Job item
Every line in the data below from the one containing "Мнение эксперта" down to the one containing "проще простого. Зато", both included, must be retyped exactly; no other line is to appear.

Stored items from a collection

*** Block opens ***

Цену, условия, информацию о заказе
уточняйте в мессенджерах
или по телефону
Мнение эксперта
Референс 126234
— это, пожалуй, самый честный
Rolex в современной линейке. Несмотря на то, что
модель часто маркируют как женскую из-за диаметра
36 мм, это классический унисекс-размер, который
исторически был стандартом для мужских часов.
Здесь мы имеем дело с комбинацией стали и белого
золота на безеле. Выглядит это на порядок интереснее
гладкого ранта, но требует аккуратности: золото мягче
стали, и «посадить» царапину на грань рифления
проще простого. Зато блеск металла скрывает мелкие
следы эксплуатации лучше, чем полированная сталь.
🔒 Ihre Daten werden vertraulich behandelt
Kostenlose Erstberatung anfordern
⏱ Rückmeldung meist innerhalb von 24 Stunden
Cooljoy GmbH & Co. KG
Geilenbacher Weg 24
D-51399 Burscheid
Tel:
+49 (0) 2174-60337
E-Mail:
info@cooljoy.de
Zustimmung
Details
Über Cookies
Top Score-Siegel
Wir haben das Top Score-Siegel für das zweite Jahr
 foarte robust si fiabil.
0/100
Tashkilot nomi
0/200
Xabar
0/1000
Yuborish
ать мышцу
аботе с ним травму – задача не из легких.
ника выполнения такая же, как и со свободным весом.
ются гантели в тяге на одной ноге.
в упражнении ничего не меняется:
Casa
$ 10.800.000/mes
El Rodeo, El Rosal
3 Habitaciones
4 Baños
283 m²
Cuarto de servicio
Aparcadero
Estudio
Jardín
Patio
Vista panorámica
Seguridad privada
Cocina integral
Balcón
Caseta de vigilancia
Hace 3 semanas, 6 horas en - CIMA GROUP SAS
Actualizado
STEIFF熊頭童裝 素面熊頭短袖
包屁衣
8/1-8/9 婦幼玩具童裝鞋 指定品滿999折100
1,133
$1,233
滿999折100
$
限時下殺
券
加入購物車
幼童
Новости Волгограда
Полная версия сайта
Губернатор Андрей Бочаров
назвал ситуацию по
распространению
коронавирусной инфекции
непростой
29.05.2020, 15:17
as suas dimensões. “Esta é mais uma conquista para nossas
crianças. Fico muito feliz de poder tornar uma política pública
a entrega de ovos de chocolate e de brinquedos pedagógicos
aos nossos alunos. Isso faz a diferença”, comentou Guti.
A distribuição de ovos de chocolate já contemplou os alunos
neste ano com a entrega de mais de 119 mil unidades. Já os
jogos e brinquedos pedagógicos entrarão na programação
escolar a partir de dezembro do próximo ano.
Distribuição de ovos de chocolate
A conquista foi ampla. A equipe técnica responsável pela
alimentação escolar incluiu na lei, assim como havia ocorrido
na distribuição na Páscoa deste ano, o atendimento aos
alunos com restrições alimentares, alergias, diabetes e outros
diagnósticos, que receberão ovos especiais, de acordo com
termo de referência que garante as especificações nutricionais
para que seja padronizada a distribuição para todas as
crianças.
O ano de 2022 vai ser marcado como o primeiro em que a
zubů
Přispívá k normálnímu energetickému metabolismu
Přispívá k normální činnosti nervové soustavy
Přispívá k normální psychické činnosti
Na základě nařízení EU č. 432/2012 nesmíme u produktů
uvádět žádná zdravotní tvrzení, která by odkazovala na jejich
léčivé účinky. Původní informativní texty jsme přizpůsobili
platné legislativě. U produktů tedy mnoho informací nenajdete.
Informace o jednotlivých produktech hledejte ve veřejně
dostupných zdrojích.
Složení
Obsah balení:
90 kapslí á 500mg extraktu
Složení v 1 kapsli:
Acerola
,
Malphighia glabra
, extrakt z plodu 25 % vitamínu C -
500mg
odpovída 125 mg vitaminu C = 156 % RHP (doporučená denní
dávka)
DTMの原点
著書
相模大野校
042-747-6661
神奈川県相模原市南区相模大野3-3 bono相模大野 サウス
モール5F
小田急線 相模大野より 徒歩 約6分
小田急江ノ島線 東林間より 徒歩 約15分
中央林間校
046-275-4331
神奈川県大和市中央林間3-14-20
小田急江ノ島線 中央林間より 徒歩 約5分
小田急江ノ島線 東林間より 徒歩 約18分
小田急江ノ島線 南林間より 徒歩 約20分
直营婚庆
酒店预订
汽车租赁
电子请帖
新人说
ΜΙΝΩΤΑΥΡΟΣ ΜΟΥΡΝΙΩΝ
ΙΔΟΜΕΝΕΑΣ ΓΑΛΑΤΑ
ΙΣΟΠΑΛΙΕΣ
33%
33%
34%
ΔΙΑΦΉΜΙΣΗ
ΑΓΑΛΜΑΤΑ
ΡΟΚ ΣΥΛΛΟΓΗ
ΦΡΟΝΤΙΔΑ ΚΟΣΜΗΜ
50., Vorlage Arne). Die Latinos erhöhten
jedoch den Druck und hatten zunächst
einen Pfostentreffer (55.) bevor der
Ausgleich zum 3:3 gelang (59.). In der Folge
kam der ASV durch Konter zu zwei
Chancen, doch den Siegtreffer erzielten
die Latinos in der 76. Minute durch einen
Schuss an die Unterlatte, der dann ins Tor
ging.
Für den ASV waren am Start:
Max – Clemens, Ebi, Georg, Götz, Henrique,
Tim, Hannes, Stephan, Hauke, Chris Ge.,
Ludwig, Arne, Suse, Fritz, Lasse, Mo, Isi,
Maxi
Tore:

*** Block closes ***

Output for this task
Мнение эксперта
Референс 126234
— это, пожалуй, самый честный
Rolex в современной линейке. Несмотря на то, что
модель часто маркируют как женскую из-за диаметра
36 мм, это классический унисекс-размер, который
исторически был стандартом для мужских часов.
Здесь мы имеем дело с комбинацией стали и белого
золота на безеле. Выглядит это на порядок интереснее
гладкого ранта, но требует аккуратности: золото мягче
стали, и «посадить» царапину на грань рифления
проще простого. Зато блеск металла скрывает мелкие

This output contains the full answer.